Task brief — Retype the passage from the cobweb model text starting with "3 Cobweb model" and going on through "in this section.", keeping it identical to the original.

3 Cobweb model with a Caputo–Katugampola fractional derivative in the demand function

The basic cobweb models with a Caputo–Katugampola fractional derivative in the demand function are studied in this section.

3.1 Basic Cobweb model

The basic cobweb model with a Caputo–Katugampola fractional derivative in the demand function is given in the following form

$$\begin{aligned} \begin{aligned} &D(t)= \gamma +\beta \bigl( p(t)+ {}^{C}D_{t_{0}^{+}}^{\alpha ,\rho }p(t) \bigr), \\ &S(t)= \gamma _{1}+\beta _{1}p(t), \\ &D(t)=S(t), \end{aligned} \end{aligned}$$
(2)

where \(0<\alpha <1\), \(\rho >0\), γ, β, \(\gamma _{1}\), \(\beta _{1}\in \mathbb{R}\), \(\beta \neq 0\), \(\beta \neq \beta _{1}\).

Theorem 1

The unique solution of (2) is given by

$$\begin{aligned} p(t)=E_{\alpha } \biggl( \lambda \biggl( \frac{t^{\rho}-t_{0}^{\rho }}{\rho } \biggr) ^{\alpha } \biggr) \biggl[ p_{0}+\frac{r}{\lambda} \biggr]-\frac{r}{\lambda}, \end{aligned}$$
(3)

Dataset entries —
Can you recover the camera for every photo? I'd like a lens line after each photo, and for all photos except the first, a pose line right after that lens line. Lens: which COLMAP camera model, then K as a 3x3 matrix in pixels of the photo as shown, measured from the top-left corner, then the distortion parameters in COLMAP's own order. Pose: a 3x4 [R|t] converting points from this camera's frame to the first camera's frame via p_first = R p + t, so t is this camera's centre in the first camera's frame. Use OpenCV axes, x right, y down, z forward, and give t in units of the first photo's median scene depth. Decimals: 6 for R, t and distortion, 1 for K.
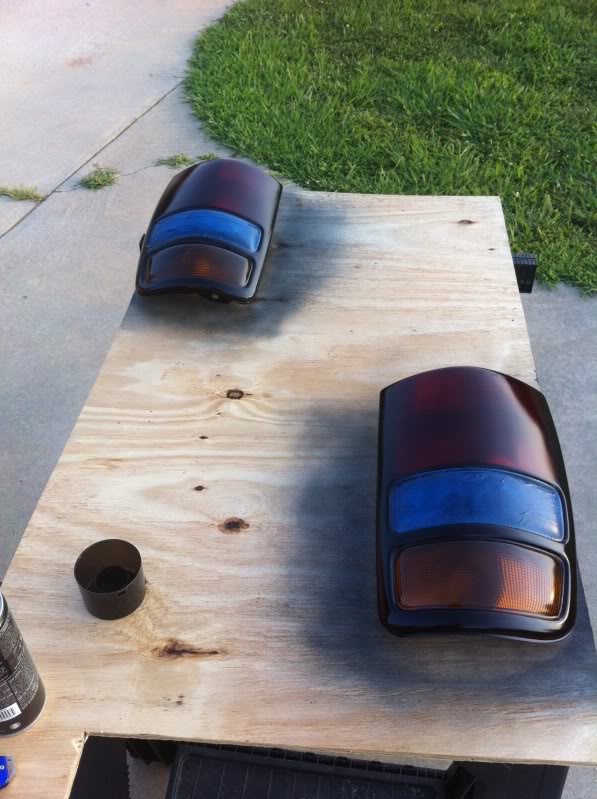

--

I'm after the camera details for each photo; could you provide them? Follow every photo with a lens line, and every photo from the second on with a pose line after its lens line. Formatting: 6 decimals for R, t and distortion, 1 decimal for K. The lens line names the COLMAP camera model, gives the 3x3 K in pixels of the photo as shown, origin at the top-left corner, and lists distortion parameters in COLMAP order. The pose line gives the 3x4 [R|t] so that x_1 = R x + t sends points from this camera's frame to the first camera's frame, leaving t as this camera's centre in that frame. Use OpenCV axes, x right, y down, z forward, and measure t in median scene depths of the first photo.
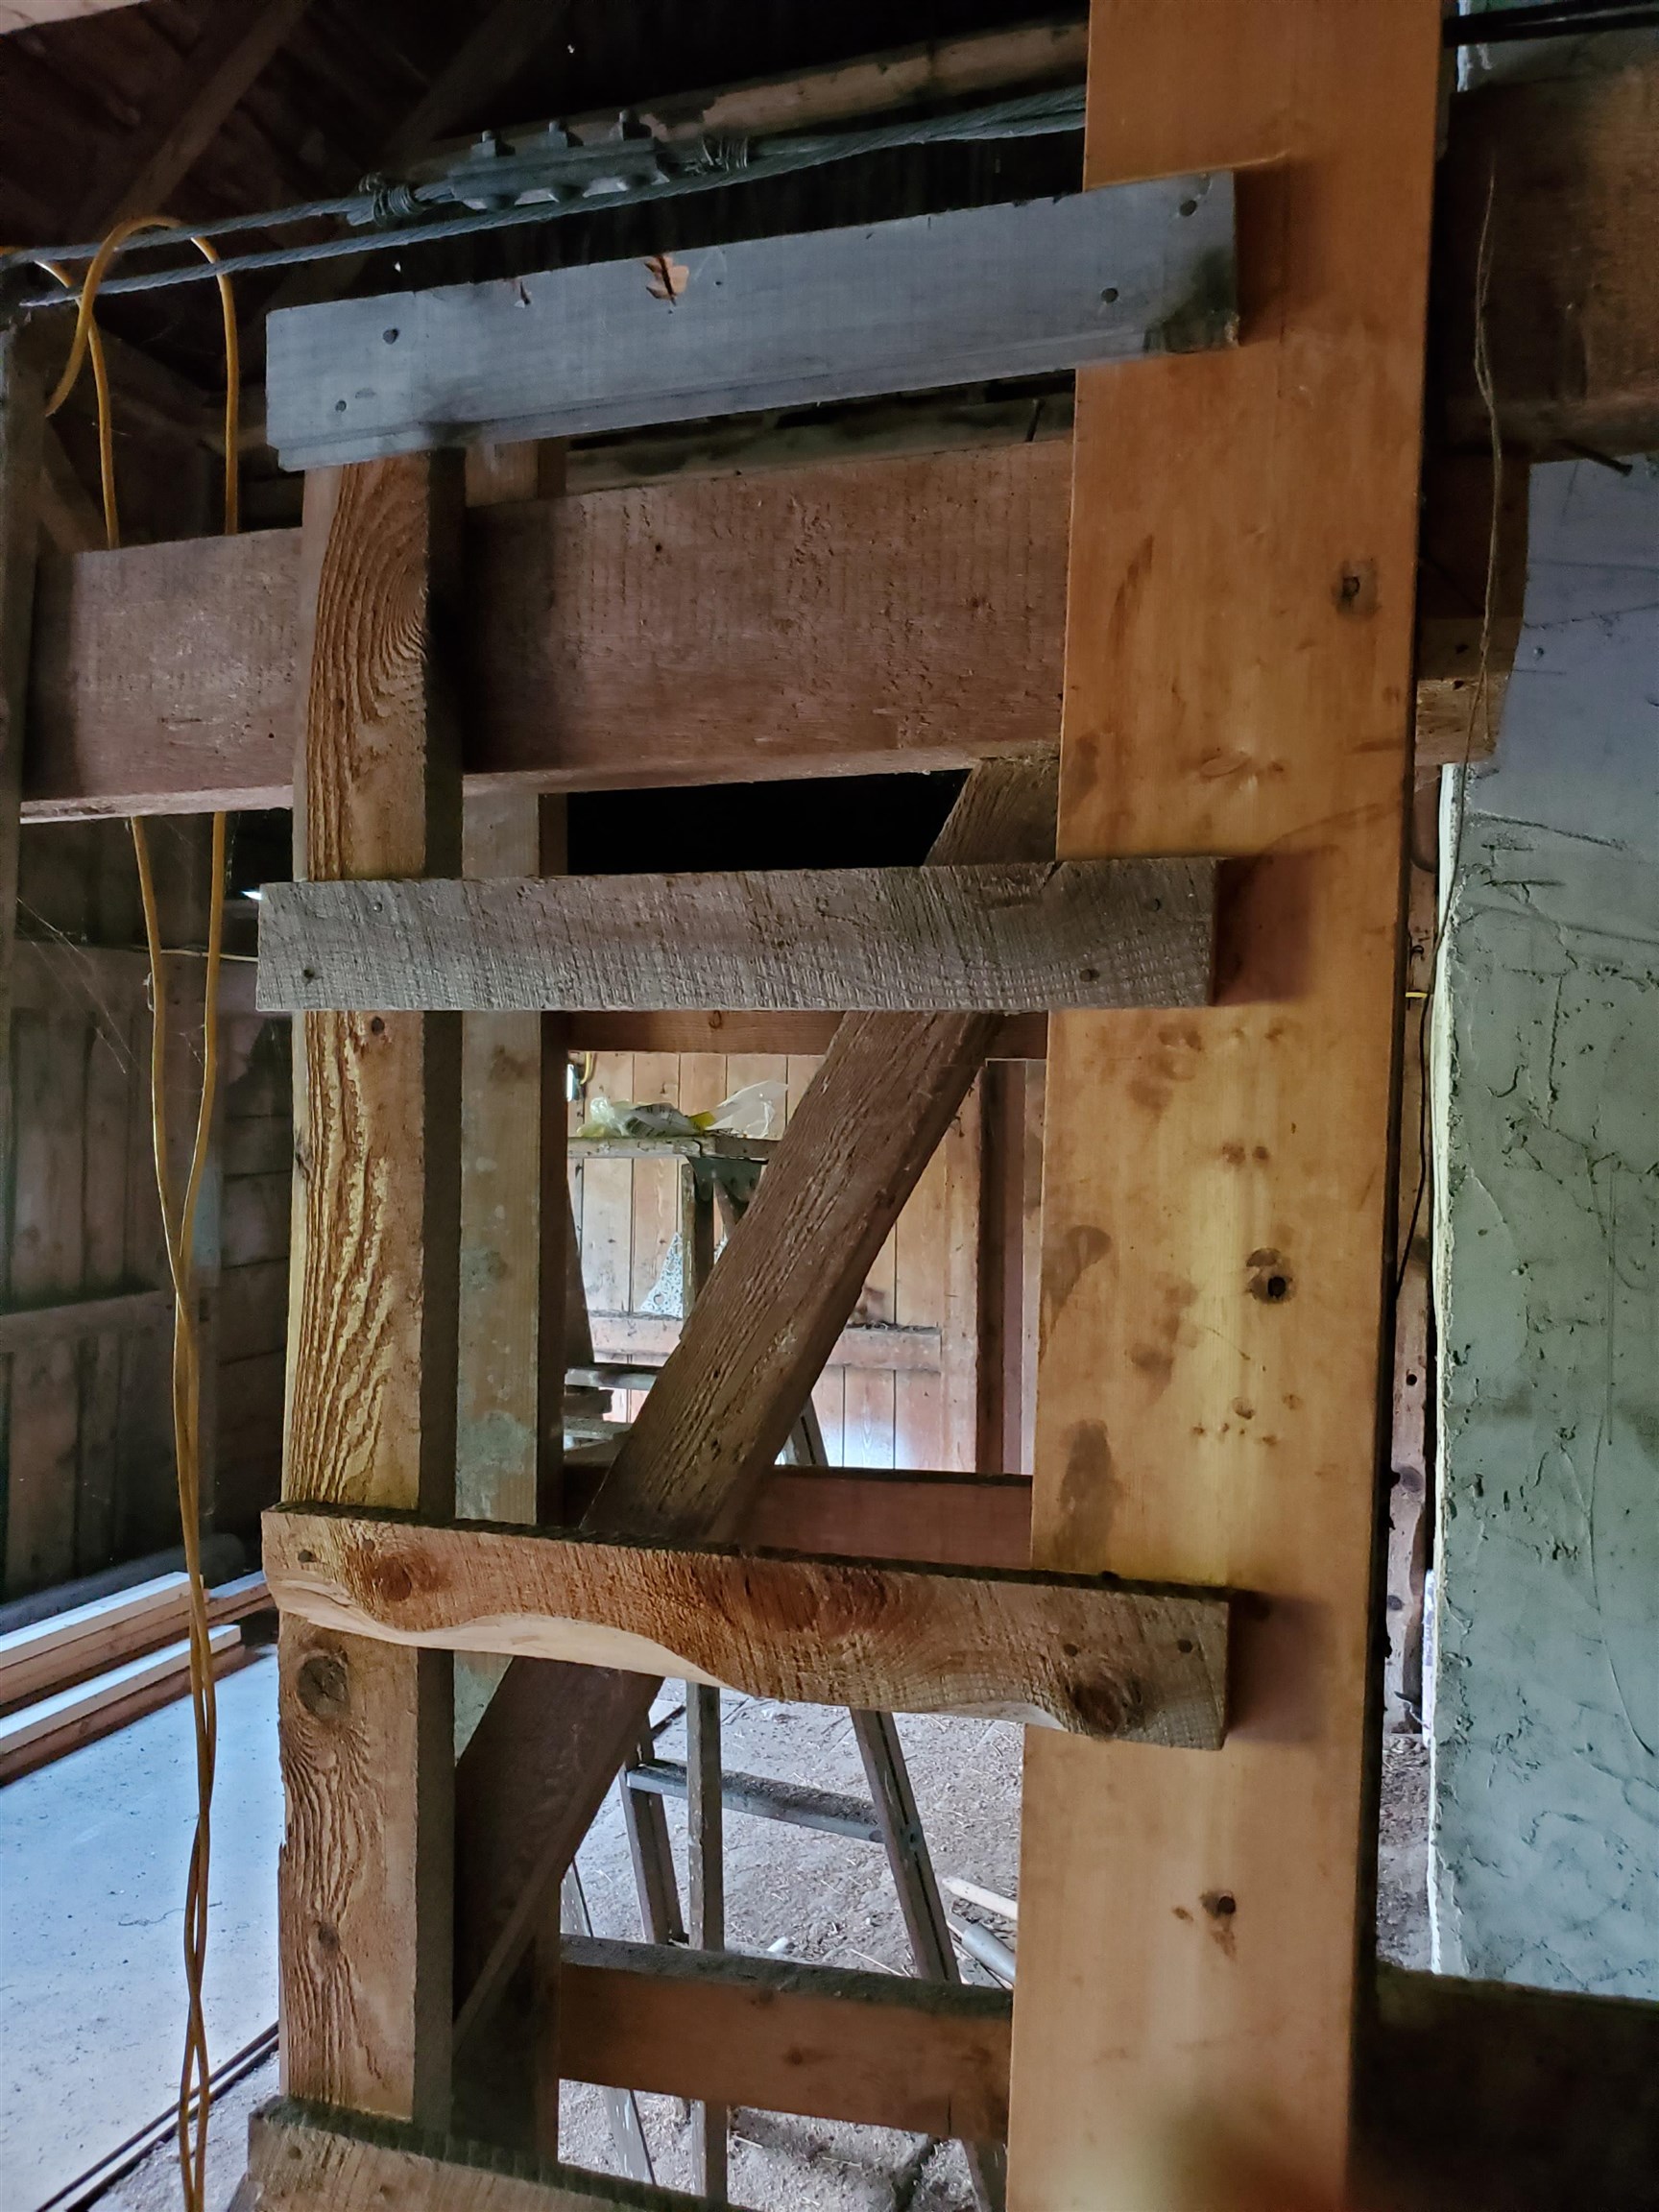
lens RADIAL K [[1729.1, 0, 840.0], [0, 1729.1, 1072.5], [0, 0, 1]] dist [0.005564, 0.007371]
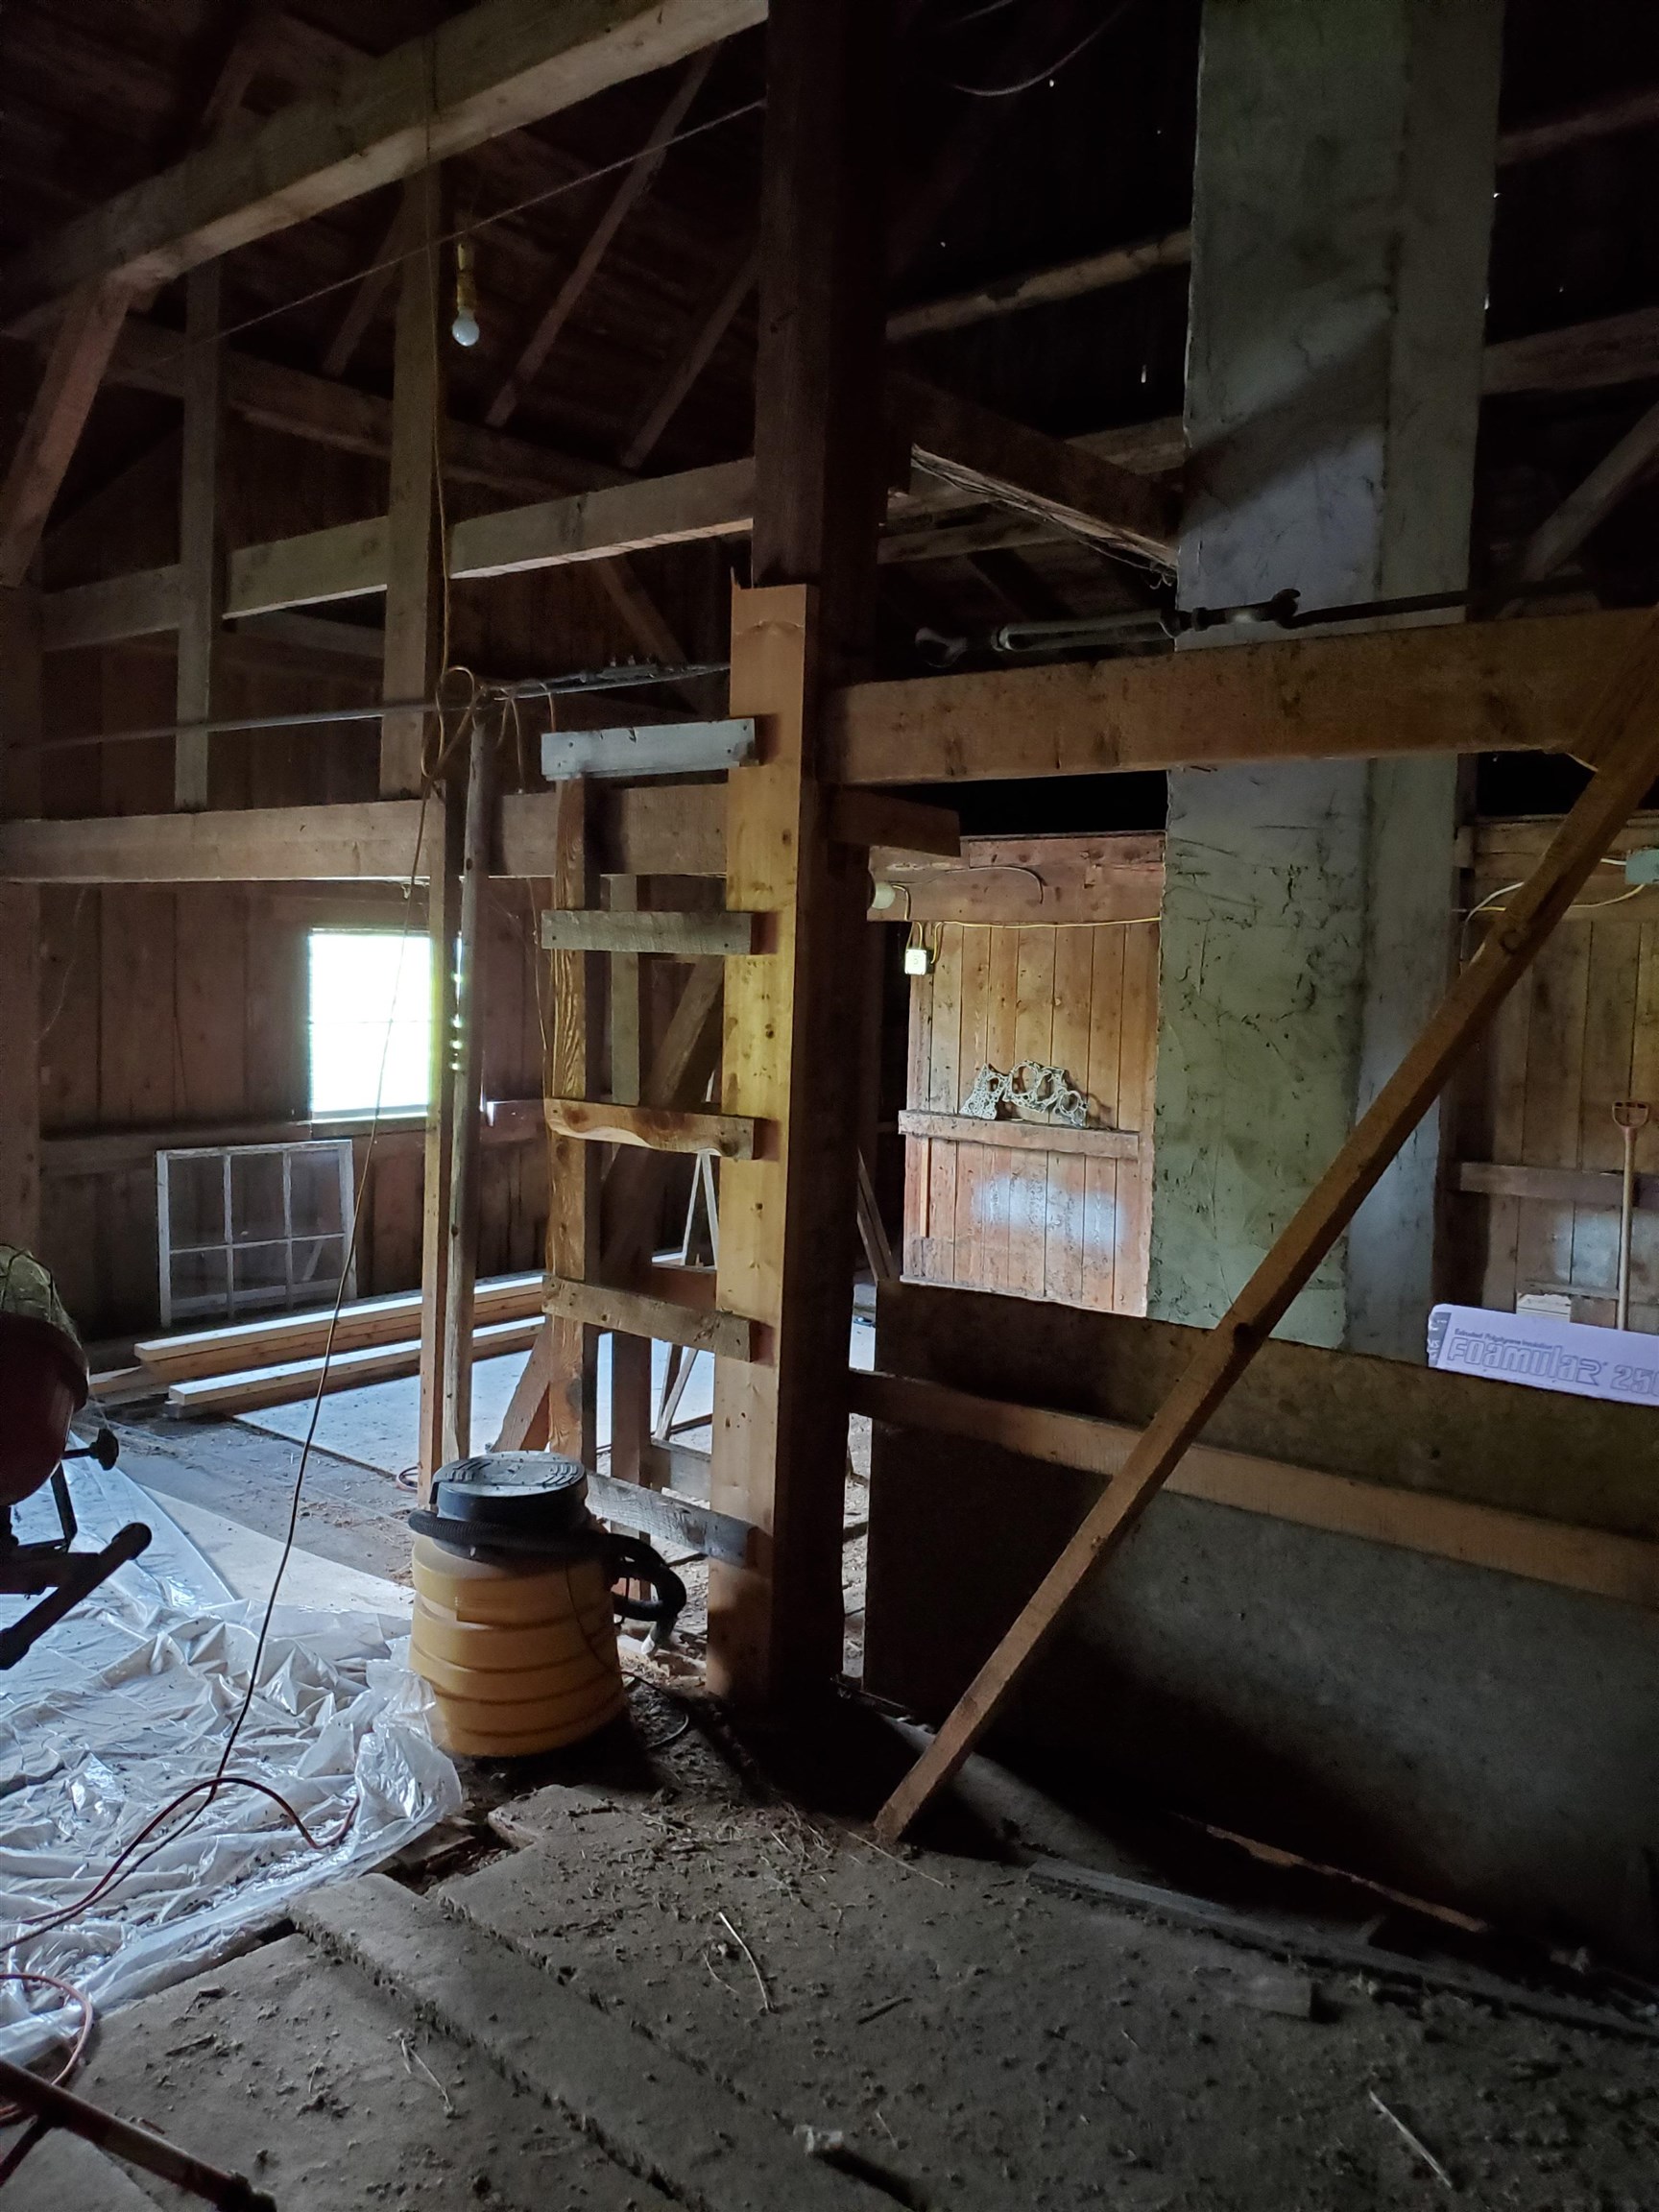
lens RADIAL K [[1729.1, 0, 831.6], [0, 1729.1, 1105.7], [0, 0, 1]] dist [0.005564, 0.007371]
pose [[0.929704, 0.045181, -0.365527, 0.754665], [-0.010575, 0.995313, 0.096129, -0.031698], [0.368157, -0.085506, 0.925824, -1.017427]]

Task output —
3 Cobweb model with a Caputo–Katugampola fractional derivative in the demand function

The basic cobweb models with a Caputo–Katugampola fractional derivative in the demand function are studied in this section.